El libro avanza, pues, entre la desesperación y la esperanza y la recaída y la desesperación y la esperanza y la recaída. Y así un buen rato hasta que en equis momento y puesto que hablamos de música y puesto que hablamos de música clásica, Rhodes nos da su versión sobre el estado de las cosas que, hablando mal y en plata, es poco menos que una auténtica mierda. Como en todas las esferas del arte, la música clásica, al igual que ocurre con la narrativa en el campo de la literatura, se ha vuelvo en exceso elitista lo que significa que se ha llenado de imbéciles que creen que lo suyo está un poco por encima de la media, que sólo unas mentes privilegiadas pueden acceder al templo que se han erigido a sí mismos y en el que se han enclaustrado. Esto invita claramente al alejamiento de las masas que, de puro ignorantes y miserables, se refugian en shakiras y bisbales. 

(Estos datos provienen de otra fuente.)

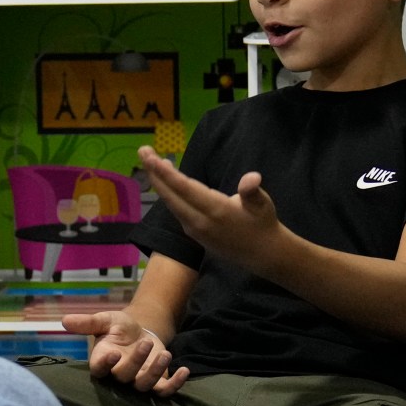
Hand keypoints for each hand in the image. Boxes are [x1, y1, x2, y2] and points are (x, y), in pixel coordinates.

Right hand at [62, 308, 187, 395]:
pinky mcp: (156, 383)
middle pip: (124, 377)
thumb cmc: (119, 328)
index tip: (113, 354)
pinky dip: (175, 385)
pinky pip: (164, 391)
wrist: (140, 332)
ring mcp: (138, 381)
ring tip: (164, 353)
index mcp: (103, 360)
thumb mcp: (106, 320)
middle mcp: (118, 375)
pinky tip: (185, 370)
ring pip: (143, 386)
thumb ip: (88, 322)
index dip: (105, 365)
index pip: (99, 370)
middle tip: (145, 343)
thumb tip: (64, 320)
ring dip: (155, 372)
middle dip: (136, 362)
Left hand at [135, 147, 286, 275]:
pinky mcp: (194, 233)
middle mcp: (200, 221)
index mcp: (216, 210)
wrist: (261, 254)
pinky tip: (164, 180)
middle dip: (154, 172)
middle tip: (142, 150)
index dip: (167, 174)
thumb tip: (252, 178)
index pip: (185, 189)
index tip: (152, 158)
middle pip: (171, 195)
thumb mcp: (263, 204)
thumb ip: (252, 191)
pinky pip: (176, 209)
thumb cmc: (262, 223)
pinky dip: (168, 193)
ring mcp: (194, 229)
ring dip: (159, 181)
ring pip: (171, 202)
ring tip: (150, 160)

«Resulta evidente que hay problemas importantes en el mundo de la música. Una estrechez de miras por parte de casi todos los que ocupan posiciones influyentes, una negativa infantil, producto esencialmente del miedo y el conservadurismo, a tratar de llegar a un público más amplio, un desesperado aferrarse a lo conocido a pesar de las pruebas abrumadoras de que están en un barco que se hunde, la aversión y la crítica inmediata a cualquiera que se atreva a probar cosas nuevas con música antigua, y, lo que resulta más deprimente, el deseo avaricioso y codicioso de lograr que esa música increíble siga siendo solo suya y de una élite selecta que se ajuste a su criterio de lo que es un oyente válido».

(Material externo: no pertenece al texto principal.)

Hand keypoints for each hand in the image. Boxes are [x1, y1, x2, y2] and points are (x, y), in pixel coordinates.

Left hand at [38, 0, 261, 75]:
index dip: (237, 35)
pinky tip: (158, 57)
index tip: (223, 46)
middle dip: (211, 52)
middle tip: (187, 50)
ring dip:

Rhodes, que aspira a repetir lo de Richard Clayderman pero en chanclas, carga contra todo y contra todos y reclama una cura de humildad y modelos de distribución similares a los que ofrece el pop o lo que sea que se escucha hoy día, con la intención de llegar a más público y rendirlos a los pies de la Chacona de Bach o algún movimiento de un nocturno de Chopin. Y Rhodes tiene un plan, o por lo menos, una idea. Esta idea:

«Tengo tantas ganas de salir de la trinchera en la que la música clásica se ha metido ella sólita, que me encuentro en el proceso de crear mi propia discográfica, Instrumental Records. Quiero fundar mi propio centro de creación. […] Instrumental es un sello en el que podré dar a los músicos la oportunidad de grabar lo que quieran. Diseñaremos álbumes preciosos, haremos giras como discográfica, organizaremos conciertos que respetarán la música, a los músicos y al público, apoyaremos a los nuevos talentos con independencia de la edad y el aspecto, pagaremos a los músicos los royalties que merecen, les daremos un control mayor y más completo de lo que quieran hacer, alimentaremos y cuidaremos a una base de seguidores tanto en Internet como en la vida real, que nutran toda esta revolución musical de la que formamos parte».

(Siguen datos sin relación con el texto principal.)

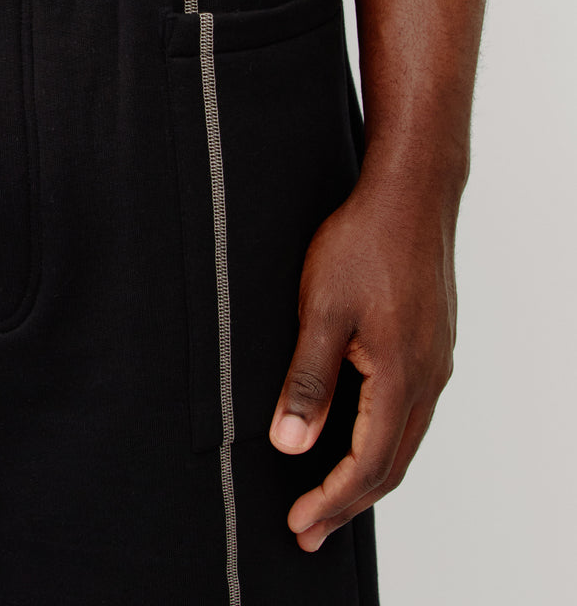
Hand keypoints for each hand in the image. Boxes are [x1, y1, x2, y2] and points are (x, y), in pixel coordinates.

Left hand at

Sé lo que están pensando y no, no creo que Rhodes haya escrito este libro vender su discográfica. PARA NADA. Lo digo completamente en serio. Bueno, es decir, medio completamente. La historia que cuenta es una historia que había que contar y creo que está contada como tenía que ser contada; otra cosa ya, que, aprovechando la oportunidad que le brinda escribir un libro que cuenta sea leído por masas ingentes de violonchelistas y flautistas, se haga un poco de publicidad. Sí llama la atención, debo confesarlo, la desvergüenza a la que llega cerca del final:

«Si estás leyendo esto y tienes algo que aportar, únete a mí. Si estás en una de las discográficas grandes y harto de que te traten como a una mierda, o si nunca has grabado nada pero te mueres de ganas de hacerlo, cuéntamelo».

Pero bueno, fue violado tantas veces y fue tal el desamparo y el desequilibrio mental que casi parece justicia divina que ahora se le llene el sello de arrebatados pianistas y atractivas violinistas y que entre todos saquen un disco que deje en pañales al primero que publicaron los triunfitos de marras.